I started out with a plain maroon t-shirt from Michaels, and some silvery heat transfer vinyl, and got the design ready to cut on my Silhouette cutting machine. (A note: this picture is the most accurate representation of the shirt’s colour. Don’t ask me what happened in the later pictures.)
This is the back side of my cut. See the outlines of the letters?
A confession: it took me two tries to get this cut out properly. When I initially adjusted my cut settings for “heat transfer vinyl, metallic”, it cut straight through the vinyl and the plastic carrier sheet. When I adjusted them to “heat transfer vinyl, smooth”, it didn’t cut quite all the way through the vinyl on the first pass, and I had to feed it back into the machine for a second go.
While I was weeding the excess vinyl from my design, I discovered that if I pulled/stretched it too much, it sprang back on itself like curly ribbon – you can see a little bit of that above. Between my cutting issues and weeding issues, I should have realized how finicky this stuff was going to be.
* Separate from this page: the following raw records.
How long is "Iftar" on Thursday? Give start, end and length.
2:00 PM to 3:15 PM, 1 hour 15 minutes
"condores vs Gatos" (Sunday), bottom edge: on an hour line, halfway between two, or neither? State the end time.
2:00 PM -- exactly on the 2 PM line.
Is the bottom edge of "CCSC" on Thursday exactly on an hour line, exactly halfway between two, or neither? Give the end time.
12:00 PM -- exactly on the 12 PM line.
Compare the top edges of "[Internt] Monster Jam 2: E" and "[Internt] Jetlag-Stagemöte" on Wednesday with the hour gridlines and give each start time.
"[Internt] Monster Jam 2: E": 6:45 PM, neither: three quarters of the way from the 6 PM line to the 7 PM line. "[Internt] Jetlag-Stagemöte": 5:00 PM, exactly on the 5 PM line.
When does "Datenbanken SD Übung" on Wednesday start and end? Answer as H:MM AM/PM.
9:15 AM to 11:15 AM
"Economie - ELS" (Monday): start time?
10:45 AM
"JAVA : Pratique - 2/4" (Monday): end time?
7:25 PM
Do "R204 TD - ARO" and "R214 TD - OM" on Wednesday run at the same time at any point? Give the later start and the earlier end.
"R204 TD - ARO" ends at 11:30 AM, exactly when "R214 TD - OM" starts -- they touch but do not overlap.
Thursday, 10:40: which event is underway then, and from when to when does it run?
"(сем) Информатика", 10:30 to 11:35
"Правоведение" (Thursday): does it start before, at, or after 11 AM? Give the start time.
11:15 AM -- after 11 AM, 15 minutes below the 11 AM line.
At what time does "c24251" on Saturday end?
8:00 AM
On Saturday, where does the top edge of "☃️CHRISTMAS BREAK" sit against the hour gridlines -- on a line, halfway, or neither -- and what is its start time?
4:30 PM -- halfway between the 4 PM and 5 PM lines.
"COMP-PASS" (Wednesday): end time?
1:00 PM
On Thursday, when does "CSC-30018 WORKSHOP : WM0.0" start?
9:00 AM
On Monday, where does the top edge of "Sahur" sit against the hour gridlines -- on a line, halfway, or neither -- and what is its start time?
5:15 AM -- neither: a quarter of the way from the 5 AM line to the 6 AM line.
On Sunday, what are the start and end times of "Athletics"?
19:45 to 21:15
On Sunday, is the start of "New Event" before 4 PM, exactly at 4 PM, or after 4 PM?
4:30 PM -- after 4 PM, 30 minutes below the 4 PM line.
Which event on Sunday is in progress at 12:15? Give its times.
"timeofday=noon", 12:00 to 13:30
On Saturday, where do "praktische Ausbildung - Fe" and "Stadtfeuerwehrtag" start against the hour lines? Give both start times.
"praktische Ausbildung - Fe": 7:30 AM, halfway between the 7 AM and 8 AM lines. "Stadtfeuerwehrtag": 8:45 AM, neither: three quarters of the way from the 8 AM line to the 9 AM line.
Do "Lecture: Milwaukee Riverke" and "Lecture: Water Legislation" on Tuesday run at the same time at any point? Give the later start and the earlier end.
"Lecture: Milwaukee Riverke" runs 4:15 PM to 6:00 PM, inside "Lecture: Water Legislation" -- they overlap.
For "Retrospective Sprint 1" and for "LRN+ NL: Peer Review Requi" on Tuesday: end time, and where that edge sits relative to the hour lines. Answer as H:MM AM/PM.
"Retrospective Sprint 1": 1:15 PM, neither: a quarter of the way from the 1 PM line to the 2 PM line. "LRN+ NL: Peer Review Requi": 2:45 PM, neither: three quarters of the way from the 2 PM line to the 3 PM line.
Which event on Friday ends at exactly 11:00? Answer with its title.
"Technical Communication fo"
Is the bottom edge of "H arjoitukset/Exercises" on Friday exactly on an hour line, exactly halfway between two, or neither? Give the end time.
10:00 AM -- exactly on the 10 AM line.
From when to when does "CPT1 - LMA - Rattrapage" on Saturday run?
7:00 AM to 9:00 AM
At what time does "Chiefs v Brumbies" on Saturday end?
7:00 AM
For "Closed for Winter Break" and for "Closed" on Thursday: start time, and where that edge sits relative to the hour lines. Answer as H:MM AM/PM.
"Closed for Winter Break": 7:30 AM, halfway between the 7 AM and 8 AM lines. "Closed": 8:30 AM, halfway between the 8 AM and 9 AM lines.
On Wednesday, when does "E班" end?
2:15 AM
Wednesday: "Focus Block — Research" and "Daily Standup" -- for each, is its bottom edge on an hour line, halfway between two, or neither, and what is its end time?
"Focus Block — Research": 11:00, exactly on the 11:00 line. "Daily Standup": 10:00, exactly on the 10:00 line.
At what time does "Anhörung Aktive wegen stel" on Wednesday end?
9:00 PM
Did I mention that this metallic vinyl was finicky? After following the application instructions, I still found that parts of it really, really liked hanging on to the plastic carrier sheet and were reluctant to adhere to the shirt (although an extra taste of my heat press solved that). It’s a bit hard to see in this shot, but the serif on the bottom of the “r” in “your” positively refused to join the rest of the letter, and the serif on the bottom of “I” folded over upon itself. Finicky.
Although the instructions advise to wait 24 hours before laundering my newly festooned garment, and it’s been several times that, I’m still convinced this (finicky, finicky) stuff will all slide off the first time I wash it. But I have pictures now to prove that, however briefly, I had an almost-professional looking grammar shirt.